11. Select the correct option for the collection device in the Sort Layout window ( we recommend “ 4-Way Purity ” for general collection)

12. Regularly check your “ Efficiency ” in the Sort Layout window value. Between 80-100% is ideal, 70% is acceptable if less than 70% either the sample is too concentrated or you are sorting a rare population. Although the “ flow rate ” in the Acquisition Dashboard window can be increased to make the sort quicker, faster flow rates will negatively impact the efficiency.

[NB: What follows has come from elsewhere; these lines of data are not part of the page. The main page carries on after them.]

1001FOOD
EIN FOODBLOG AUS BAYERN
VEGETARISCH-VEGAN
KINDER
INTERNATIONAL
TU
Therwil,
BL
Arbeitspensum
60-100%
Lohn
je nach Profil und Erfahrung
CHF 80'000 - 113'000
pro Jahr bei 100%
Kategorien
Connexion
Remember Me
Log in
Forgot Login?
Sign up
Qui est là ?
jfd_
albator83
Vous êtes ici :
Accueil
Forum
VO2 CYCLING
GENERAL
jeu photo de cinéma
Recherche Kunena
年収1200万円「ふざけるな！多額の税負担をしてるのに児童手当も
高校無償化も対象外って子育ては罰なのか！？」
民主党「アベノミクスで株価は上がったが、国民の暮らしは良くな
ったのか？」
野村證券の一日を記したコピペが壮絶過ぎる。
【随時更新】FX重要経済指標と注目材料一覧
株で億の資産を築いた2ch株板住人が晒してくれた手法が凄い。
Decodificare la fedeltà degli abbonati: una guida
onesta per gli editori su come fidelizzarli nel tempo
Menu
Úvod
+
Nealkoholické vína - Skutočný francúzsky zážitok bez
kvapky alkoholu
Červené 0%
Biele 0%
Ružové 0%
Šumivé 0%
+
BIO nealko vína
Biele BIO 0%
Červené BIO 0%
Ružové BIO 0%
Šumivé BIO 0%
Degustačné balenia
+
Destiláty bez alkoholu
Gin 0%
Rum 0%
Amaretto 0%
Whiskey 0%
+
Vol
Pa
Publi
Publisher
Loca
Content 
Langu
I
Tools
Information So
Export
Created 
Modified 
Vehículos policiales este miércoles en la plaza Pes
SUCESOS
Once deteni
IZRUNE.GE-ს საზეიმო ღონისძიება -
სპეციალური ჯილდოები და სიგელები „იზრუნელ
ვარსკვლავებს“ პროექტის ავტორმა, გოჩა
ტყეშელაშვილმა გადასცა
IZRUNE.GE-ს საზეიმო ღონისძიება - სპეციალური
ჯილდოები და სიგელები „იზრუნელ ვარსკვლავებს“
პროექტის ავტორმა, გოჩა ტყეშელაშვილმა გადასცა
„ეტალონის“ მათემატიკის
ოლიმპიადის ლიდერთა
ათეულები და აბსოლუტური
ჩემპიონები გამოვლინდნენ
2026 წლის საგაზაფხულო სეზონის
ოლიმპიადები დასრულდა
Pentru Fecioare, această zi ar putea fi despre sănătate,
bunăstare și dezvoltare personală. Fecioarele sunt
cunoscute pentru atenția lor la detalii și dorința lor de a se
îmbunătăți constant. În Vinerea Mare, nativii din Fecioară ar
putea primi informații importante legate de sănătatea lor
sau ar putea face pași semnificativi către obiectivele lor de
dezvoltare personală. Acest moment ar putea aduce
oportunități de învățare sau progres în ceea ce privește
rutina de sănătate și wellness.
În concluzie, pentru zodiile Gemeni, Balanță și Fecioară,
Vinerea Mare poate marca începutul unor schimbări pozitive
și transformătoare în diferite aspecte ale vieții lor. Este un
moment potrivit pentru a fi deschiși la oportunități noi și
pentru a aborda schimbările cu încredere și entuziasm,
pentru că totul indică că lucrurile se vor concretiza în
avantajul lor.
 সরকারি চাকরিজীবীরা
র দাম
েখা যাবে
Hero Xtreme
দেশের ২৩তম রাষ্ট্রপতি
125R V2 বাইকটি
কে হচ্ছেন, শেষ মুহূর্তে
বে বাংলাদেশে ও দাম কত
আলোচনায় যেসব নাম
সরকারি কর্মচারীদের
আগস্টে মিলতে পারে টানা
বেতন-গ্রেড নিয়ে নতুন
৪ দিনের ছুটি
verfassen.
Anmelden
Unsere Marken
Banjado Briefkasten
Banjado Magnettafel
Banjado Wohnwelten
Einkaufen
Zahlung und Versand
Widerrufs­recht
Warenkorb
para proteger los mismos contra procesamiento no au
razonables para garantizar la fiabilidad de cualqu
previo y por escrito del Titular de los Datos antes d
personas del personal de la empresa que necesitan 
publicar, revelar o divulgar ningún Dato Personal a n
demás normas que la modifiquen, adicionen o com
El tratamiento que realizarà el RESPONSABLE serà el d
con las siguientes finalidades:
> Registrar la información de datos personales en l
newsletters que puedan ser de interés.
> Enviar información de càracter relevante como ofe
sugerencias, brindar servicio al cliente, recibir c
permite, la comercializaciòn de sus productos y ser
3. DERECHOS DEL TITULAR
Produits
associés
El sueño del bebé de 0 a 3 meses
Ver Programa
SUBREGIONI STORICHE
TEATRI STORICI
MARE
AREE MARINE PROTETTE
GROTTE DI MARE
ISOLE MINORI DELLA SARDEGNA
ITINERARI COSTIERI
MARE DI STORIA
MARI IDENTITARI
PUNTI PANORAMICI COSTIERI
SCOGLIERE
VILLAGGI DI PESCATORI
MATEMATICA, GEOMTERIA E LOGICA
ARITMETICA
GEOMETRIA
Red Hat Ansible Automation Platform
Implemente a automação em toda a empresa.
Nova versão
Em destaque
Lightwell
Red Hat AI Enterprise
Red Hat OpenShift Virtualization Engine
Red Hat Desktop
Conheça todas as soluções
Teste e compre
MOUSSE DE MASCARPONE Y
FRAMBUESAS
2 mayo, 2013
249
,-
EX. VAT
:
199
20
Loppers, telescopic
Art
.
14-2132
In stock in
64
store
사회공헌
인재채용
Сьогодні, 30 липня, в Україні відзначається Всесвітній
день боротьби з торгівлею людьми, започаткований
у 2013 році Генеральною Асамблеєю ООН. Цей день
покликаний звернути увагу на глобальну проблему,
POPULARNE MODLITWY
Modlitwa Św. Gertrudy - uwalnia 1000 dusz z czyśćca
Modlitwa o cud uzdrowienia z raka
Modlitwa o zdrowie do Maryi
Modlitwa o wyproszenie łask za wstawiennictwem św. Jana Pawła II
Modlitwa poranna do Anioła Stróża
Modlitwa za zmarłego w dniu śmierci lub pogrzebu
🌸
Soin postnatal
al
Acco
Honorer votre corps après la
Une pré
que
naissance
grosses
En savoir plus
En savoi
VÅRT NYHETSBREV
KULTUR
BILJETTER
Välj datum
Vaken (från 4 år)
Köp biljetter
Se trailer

13. Check the “Electronic abort rate” (N° errors /sec) and “Electronic abort count” (Tot N° of errors) at the bottom of the Acquisition Dashboard window. These parameters measure potential miss-sorts (different from efficiency as efficiency measures undetermined drops which are directed to the “ Waste ” and therefore lost but do not contaminate). “Electronic abort rate” should be <1% of total events per second.

14. For long sorts, gate positions should be regularly monitored, especially for stained populations as fluorochromes lose intensity over time and the population can shift towards the unstained. Gates can be moved during long sorts to compensate.